Allosteric A₁AR enhancer

5 Conclusion

A considerable body of research over the past 20 years in the A₁AR field has resulted in the identification of clinical candidates for A₁AR antagonism, agonism, and allosteric modification. From a pharmacological perspective, the developmental path for A₁AR antagonists should theoretically be easier due to the challenges associated with developing A₁AR agonists, such as receptor desensitization and the risk of pronounced CV and CNS side effects. With two of the three active A₁AR antagonist clinical programs (KW3902 and BG9928) in Phase III human clinical trials, there is optimism in the cardiology community that an A₁AR antagonist will be available for patient use in the coming years (Dohadwala and Givertz 2008). Partial A₁AR agonism with CVT-3619, for example, may represent a way to avoid both CV and CNS side effects, which makes CVT-3619 an interesting compound to watch as it proceeds to the clinic.
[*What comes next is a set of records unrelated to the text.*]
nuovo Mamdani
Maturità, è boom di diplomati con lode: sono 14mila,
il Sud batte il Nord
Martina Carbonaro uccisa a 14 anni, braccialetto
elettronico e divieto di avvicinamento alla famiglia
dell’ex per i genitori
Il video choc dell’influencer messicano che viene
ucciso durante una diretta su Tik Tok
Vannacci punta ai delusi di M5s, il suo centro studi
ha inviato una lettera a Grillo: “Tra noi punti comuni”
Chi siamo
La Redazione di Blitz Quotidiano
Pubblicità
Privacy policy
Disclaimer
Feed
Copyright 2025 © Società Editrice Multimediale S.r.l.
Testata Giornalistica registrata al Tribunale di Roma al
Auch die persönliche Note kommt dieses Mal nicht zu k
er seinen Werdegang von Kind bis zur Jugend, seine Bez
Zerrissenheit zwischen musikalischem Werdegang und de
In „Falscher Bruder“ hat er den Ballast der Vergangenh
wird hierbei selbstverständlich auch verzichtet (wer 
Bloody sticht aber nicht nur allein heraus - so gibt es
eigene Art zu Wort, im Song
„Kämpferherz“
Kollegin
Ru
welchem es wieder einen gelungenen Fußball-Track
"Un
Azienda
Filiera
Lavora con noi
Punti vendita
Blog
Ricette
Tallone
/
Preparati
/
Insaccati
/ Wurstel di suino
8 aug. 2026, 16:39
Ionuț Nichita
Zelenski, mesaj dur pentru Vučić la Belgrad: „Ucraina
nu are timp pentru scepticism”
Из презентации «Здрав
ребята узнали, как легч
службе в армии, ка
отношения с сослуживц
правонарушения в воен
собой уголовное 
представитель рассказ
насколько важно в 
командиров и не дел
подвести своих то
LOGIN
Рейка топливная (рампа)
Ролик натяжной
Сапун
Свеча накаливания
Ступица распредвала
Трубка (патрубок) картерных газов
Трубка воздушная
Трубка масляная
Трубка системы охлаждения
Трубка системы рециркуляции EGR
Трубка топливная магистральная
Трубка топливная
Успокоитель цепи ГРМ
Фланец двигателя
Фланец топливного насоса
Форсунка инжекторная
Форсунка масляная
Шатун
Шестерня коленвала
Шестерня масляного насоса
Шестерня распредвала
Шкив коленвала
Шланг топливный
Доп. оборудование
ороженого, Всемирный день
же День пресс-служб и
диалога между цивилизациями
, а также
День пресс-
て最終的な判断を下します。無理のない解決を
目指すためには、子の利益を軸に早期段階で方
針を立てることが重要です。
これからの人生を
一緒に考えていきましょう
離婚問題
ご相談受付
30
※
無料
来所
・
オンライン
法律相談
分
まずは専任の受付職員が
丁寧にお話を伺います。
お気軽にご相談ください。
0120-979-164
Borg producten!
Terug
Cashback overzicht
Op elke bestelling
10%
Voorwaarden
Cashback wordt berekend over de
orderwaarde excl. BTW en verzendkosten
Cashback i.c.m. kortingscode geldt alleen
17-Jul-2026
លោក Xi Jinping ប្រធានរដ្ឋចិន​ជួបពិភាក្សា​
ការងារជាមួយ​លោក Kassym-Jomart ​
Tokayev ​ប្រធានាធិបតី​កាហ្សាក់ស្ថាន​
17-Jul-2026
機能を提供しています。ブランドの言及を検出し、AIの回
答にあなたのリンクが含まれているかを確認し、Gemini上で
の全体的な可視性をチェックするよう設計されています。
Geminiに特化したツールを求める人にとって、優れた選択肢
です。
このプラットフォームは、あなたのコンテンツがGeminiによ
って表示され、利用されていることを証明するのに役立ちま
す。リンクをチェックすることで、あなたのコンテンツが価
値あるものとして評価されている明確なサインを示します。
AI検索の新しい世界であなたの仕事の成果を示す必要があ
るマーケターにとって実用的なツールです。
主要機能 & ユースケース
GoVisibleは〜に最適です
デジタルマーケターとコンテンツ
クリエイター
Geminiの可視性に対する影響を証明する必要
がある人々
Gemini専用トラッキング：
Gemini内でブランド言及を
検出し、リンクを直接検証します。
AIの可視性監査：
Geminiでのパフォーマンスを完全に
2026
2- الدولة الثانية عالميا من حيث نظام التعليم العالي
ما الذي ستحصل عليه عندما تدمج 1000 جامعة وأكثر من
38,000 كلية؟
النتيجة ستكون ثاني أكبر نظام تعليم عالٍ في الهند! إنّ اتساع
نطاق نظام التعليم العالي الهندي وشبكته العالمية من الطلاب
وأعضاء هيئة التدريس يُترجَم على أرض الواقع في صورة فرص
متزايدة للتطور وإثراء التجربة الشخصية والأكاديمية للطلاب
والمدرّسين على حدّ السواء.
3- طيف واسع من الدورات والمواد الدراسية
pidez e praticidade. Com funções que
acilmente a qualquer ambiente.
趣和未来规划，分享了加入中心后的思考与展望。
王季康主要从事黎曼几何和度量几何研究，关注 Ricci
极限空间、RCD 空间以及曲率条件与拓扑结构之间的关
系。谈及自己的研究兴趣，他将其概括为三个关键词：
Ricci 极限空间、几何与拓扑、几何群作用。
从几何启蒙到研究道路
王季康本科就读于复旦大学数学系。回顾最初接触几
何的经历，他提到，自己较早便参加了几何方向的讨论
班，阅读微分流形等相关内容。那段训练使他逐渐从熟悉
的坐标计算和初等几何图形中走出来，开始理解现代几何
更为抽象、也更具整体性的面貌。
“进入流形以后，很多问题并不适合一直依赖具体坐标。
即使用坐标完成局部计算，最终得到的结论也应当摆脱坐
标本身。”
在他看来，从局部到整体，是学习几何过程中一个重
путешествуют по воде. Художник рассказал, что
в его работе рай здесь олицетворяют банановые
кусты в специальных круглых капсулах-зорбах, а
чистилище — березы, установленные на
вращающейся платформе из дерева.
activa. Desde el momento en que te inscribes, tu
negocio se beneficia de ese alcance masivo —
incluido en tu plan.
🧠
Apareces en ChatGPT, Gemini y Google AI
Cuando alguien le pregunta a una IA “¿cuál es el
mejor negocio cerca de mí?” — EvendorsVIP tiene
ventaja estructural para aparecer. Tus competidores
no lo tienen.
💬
BAY 68–4986 opens up the A₁AR agonist field with the advent of nonribose partial agonists that possess a longer half-life for chronic agents that are no longer limited by the high polarity of the ribose ring. The A₁AR allosteric enhancer T-62 has demonstrated promising results in animal models of neuropathic pain, and is currently undergoing clinical evaluation. Based on these important scientific and clinical advances, therapeutics that target the A₁AR (A₁AR antagonists, A₁AR agonists, and allosteric enhancers) may show long-awaited clinical success in the near future.